Marca soles de desaforado desierto -casi quema- en la bioquímica involuntaria del ser.
El demente será demente porque sí,
tan dementemente bello que pinta girasoles, nubes de azulada forma y movimiento, corta orejas, escribe notas de profundidad sonora, se mueve en altibajos de cadencia musical, casi una operística forma de sentir los sonidos, esos huracanes que hablan en do, re, mi...hasta creer que una nota provoca la resurrección.
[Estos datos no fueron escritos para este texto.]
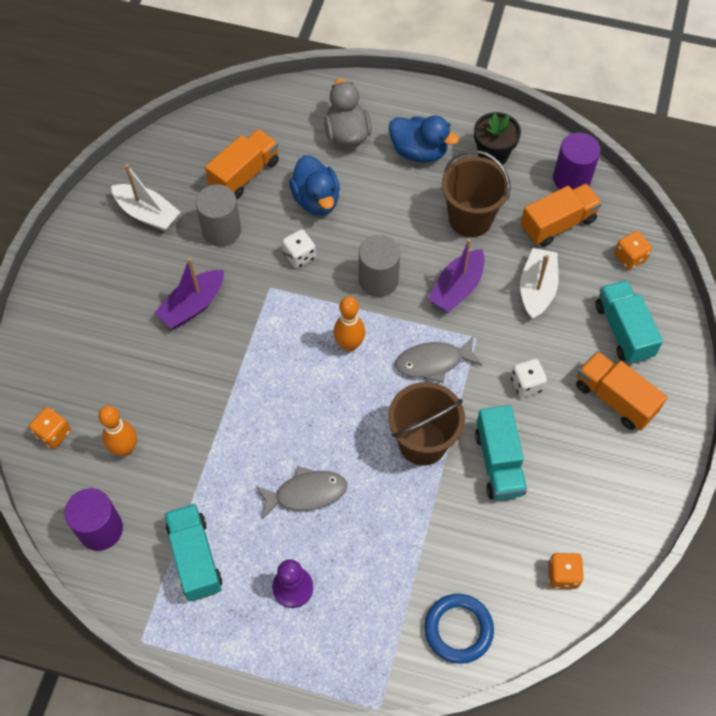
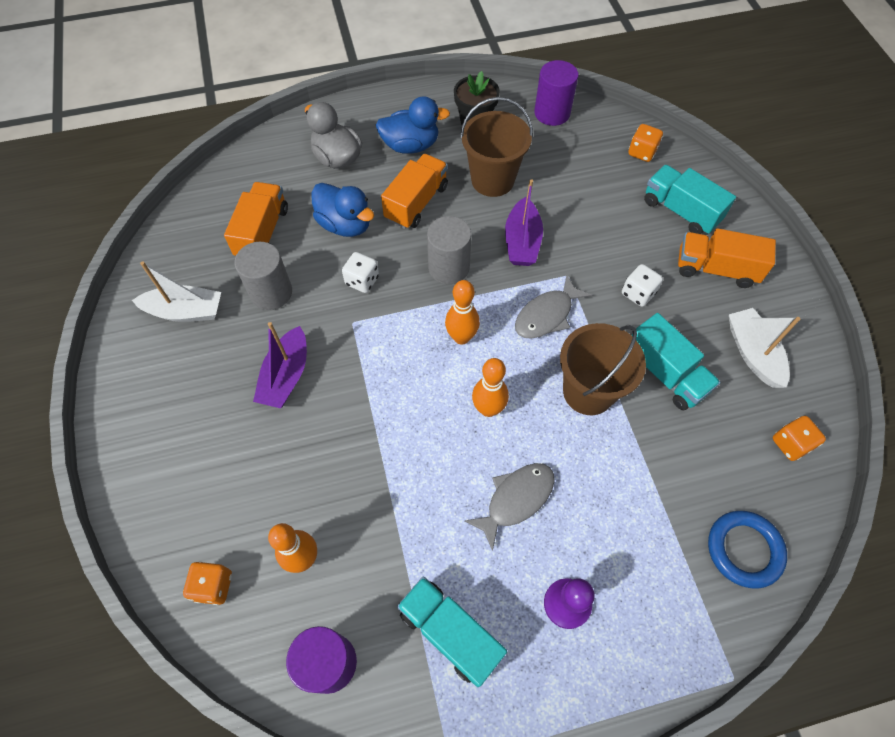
camera: 30 degrees left, 0 degrees up
(332, 413) = (488, 409): none -> orange bowling pin
(537, 289) = (588, 211): white boat -> white boat (752, 353)
(558, 224) = (567, 152): orange truck -> orange truck (416, 203)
El demente siembra flores exquisitas, petalea cada rosa como un accidente divino, escucha y persigue pájaros para llegar al cielo, toca la rigidez del tronco, se asombra de la gota escurridiza, cocina con las especies como si su búsqueda fuera otro continente, saborea los besos tan dulcísimos de tierra, de oxigenación, de azúcar.
El demente ama todas las cosas, hasta su dolor, su olvido, su vergüenza. Desata sus furias con el manejo de la luna sobre un río, perdona su ingenuidad, su clamor de ostra cerrada para siempre.
El demente pierde el tiempo, se va de sí mismo, se va hacia la dócil permanencia de lo finito, no le teme al odio, ni a la muerte desde cualquier ángulo, más bien la espera como si fuera nacer desde la profundidad, desde un colibrí o un coral de colores intensos.
El demente se ve en todos desde todos, es invisible y burlado, amado desde los fuegos compasivos de su sangre o extintos como insostenibles por un mundo natural casi perverso.
La demencia es un estigma inhumano por la diversidad de su jardín, por la luz que no se ve, por la belleza que se encuentra, por la ironía de su sazón, de su rabieta irreversible.
El demente solo se imagina distinto porque lo es.